Does a Christian go to heaven when he dies? And, when does he receive his “body of glory” (Phil. 3:21)?
The quick and perhaps easy answer is that when Christians die we are “with the Lord” as the apostle tells us: “Yes, we are of good courage, and we would rather be away from the body and at home with the Lord.” (2 Cor. 5:8; Phil. 1:23) There are a number of passages that emphasize that we are “with the Lord” when we die. But, what does it mean to “be with the Lord” and giving a more detailed answer requires that we consider what words like “heaven” and “paradise” mean? The second question is answered generally by “when the Lord comes for us.” (Phil. 3:21 with Jn. 14:1–3) Yet, we can profit by digging a little further.
Many spiritual truths are revealed in the New Testament that were under a cloud in the Old Testament (Matt. 13:17, Eph. 3:4-5, 1 Pet. 1:10-12, . So, we can start with the Old Testament view as a background. A well-known Old Testament passage is prophetic of the resurrection of the Lord Jesus stating, “For you will not abandon my soul to Sheol, or let your holy one see corruption.” (Ps. 16:10) This passage was quoted by Peter (Acts 2:27) and Paul (Acts 13:35) supporting Christ’s resurrection. But, Sheol is also used more generally in the Old Testament for all those who have died. There are many examples, a few are Genesis 37:35; 1 Kings 2:6; Job 7:9; and Ecclesiastes 9:10.
In the New Testament it is further made clear that Sheol, now referred to as “Hades” in Greek, may be described as a place of “torment” (Lk. 16:22b–23) for the ungodly or “paradise” (Lk. 23:43) for those who trust God. The term paradise deserves special comment. The first place it is used is in the Lord’s comforting words to the thief on the cross (Lk. 23:43). In Luke 16:19–31, we have a very solemn account of a “rich man” and a beggar named “Lazarus.” The condition of the two are distinguished as “being in torment” and “comforted” at “Abraham’s side,” respectively. This shows that even in Hades there is awareness of one’s relationship to God either in judgment or blessing. So, for the believing thief on the cross, even though he might be condemned on earth, the Lord encourages him with this promise of being in a special place of blessing with Himself when he died.
Sheol must be distinguished from “hell” (Matt. 5:29; etc.) which is the place of torment to which the demons (Matt. 25:41, Lk. 8:31 with Jude 6) and those who reject God’s grace in salvation are ultimately consigned. (Rev. 20:11–15)
Turning to the New Testament there is a widening of the warnings of judgment as well as an opening of the scope of blessing. We first learn of “hell” in Matthew’s gospel, also termed “outer darkness” (Matt. 8:12), and “Gehenna”. (Matt. 10:28 footnote) But, if warnings abound, the scope of blessing broadens much more. If the believer dies and goes to “hades” (Sheol) that is “paradise” and is with the Lord (2 Cor. 5:8; etc.). So, “hades” simply refers to the disembodied state and for the believer, his conscious spirit is in the presence of the Lord. Some believe that we will know what goes on in the world, others believe that we will not. I know of no Scripture that decides this question. What we do know plainly is that we will be in communion with our Lord and Savior. Is this “heaven”? This word has many connections but from the perspective of this post, I think we can say, “yes.”
What about the “body of glory”? Philippians 3:21 describes the consequence of the resurrection. The appearance of the resurrected Lord among His disciples (Lk. 24:36–43; Jn. 20:19–29) provides interesting details that hint at the condition of the resurrected body. In addition, we have the promise of future moral perfection (1 Jn. 3:2). This new condition is a complete change, and is described in 1 Corinthians 15; 1 Thessalonians 4:13–18; Revelation chapter 21, and a number of other passages.

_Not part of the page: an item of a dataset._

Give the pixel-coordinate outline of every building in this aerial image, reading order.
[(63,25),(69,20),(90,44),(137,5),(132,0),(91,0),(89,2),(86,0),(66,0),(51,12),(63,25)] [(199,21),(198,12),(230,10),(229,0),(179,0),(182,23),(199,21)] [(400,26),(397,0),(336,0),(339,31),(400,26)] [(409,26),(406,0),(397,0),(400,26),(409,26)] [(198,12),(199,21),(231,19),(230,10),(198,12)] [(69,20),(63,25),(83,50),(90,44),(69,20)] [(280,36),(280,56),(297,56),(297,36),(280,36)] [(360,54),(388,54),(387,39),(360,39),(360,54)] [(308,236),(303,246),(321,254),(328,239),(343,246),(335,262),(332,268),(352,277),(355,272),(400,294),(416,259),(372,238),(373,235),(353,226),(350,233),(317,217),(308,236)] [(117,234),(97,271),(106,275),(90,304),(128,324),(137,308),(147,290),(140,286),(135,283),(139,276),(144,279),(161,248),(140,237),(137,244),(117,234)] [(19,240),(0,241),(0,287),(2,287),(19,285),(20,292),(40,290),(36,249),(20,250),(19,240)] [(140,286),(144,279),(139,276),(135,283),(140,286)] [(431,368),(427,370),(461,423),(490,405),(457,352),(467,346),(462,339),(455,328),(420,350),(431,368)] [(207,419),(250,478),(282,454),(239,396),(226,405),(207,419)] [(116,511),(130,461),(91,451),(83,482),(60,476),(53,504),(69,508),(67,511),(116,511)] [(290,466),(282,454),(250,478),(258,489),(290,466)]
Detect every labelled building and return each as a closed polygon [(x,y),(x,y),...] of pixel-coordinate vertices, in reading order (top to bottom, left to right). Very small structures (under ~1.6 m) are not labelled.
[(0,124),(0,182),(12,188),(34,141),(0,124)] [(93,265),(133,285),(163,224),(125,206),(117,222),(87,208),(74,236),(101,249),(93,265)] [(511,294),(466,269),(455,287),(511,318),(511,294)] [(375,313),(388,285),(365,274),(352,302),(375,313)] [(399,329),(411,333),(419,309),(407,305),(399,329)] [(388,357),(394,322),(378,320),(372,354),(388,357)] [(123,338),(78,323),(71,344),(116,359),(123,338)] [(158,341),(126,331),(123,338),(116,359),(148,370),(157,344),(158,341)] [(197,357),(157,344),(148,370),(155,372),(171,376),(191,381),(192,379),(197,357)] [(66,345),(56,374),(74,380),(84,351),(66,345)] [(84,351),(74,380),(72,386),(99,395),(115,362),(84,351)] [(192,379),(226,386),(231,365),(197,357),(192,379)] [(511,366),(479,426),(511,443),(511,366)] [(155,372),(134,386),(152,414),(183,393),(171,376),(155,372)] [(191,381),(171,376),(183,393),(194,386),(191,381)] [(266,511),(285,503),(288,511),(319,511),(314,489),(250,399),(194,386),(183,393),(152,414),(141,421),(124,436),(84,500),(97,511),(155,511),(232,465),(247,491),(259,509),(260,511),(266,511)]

When will this take place?
The disciples asked the Lord when He would return and He simply said it was not for them to know (Acts 1:6–7; Matt. 24:36). What we do know clearly is that He will come for His present-day saints before the “great and awesome day of the Lord.” (Joel 2:31; Mal. 4:5 with Rev. 11:1–14; 1 Thess. 1:10; ; etc.) We look for the Lord’s imminent return to receive us in resurrection unto himself. (1 Thess 4:13–18) Then, there will be “great tribulation.”1
Grant, F. W.. “Facts and Theories as to a Future State.” Accessed June 20, 2022. https://stempublishing.com/authors/FW_Grant/FWG_Future_State.html.
1. Norman L Geisler, “The Tribulation and the Rapture” in Systematic Theology (Minneapolis: Bethany House 2011), 1450–1496.William Kelly, The Second Coming and Kingdom of the Lord and Savior Jesus Christ (Accessed 8/22/2022).